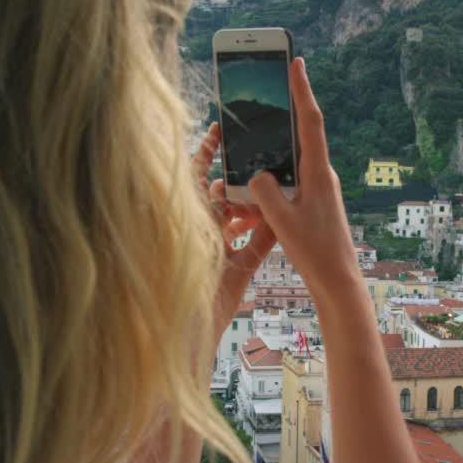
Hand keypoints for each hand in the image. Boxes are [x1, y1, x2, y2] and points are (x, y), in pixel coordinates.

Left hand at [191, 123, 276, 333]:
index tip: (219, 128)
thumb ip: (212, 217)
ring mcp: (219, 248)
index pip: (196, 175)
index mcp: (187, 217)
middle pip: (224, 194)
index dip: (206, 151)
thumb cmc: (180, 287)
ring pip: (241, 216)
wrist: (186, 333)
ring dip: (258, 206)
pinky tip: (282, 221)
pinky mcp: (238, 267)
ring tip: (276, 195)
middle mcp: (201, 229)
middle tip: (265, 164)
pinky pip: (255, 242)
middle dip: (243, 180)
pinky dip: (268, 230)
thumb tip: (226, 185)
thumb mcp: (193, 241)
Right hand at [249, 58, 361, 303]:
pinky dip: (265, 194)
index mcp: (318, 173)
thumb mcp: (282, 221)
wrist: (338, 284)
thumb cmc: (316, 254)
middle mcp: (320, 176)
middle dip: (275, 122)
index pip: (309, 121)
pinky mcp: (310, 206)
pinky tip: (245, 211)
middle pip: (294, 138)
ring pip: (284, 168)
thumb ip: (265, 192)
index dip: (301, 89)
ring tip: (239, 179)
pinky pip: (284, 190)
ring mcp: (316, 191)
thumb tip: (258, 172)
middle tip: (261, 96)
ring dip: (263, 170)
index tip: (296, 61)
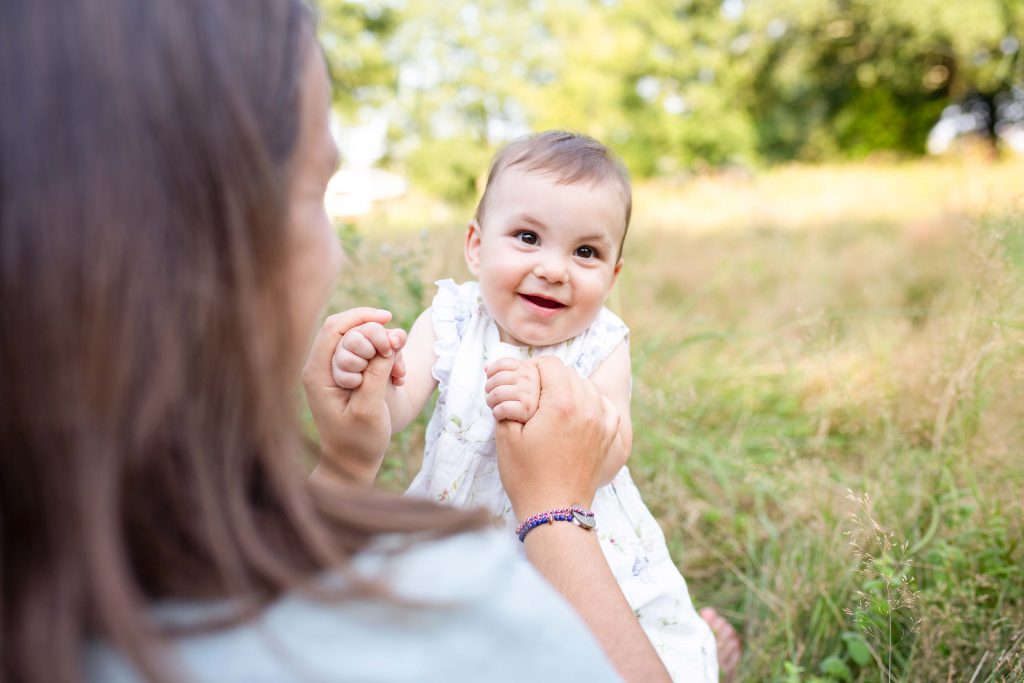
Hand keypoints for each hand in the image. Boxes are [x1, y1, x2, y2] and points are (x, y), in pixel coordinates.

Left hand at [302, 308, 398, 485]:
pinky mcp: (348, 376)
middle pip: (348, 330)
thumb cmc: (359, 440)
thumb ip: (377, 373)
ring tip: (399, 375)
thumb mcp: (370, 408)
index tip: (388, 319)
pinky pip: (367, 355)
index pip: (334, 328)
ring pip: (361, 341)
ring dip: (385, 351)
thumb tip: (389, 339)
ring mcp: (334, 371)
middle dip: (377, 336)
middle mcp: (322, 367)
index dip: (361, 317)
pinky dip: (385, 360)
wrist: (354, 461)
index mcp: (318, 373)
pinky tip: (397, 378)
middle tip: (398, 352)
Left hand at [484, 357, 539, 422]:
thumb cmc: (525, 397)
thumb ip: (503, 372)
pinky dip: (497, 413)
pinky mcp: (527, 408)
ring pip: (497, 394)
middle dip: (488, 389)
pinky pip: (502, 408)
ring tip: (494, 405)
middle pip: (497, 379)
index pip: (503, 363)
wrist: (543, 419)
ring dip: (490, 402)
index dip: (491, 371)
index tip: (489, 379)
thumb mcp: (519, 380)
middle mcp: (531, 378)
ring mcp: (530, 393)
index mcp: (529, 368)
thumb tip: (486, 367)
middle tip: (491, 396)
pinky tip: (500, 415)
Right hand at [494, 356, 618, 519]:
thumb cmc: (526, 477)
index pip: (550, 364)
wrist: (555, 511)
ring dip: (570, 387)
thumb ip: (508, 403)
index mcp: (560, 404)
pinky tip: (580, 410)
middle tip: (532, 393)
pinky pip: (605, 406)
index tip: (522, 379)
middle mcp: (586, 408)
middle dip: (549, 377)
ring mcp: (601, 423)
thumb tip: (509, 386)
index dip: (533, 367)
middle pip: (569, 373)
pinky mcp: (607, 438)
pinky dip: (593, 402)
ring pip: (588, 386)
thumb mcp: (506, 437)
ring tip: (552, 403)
------------------------------------
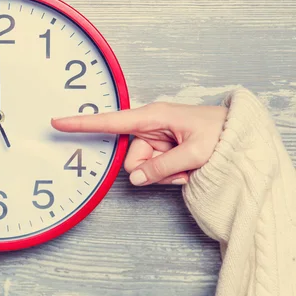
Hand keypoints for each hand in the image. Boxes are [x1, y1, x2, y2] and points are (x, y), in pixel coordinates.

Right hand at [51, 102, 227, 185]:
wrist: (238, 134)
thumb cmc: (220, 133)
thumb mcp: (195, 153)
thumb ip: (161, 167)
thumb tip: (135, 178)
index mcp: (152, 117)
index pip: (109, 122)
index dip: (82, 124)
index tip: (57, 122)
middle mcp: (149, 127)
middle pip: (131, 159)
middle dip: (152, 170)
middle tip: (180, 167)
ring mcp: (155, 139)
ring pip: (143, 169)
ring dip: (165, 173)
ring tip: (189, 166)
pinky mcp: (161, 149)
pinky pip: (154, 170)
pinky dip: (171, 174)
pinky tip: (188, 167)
------------------------------------
▸ **EXERCISE**
Word for word, repeat the lines above from the one with "middle pip: (294, 138)" through the one with "middle tip: (398, 352)", and nothing beyond them. Omit the pictures.

▸ **THE COMPLETED TASK**
middle pip: (294, 138)
ring pip: (284, 168)
thumb ip: (265, 192)
index dip: (301, 89)
ring tip: (239, 179)
pinky pip: (284, 190)
ring mcp: (316, 191)
thumb tip: (258, 172)
middle tip: (261, 96)
ring dip: (263, 170)
index tip: (296, 61)
Hand keypoints for each hand in the image. Boxes are [x1, y1, x2, y2] and points are (x, y), in pixel coordinates.

Left hand at [302, 308, 398, 485]:
pinky mcp: (348, 376)
middle pip: (348, 330)
thumb cmc: (359, 440)
thumb ip: (377, 373)
ring tip: (399, 375)
thumb mcp: (370, 408)
index tip: (388, 319)
pinky pip: (367, 355)
index pip: (334, 328)
ring pip: (361, 341)
ring dip: (385, 351)
thumb tip: (389, 339)
ring mcp: (334, 371)
middle dip: (377, 336)
middle mcp: (322, 367)
index dip: (361, 317)
pinky dip: (385, 360)
wrist: (354, 461)
index mcp: (318, 373)
pinky tip: (397, 378)
middle tip: (398, 352)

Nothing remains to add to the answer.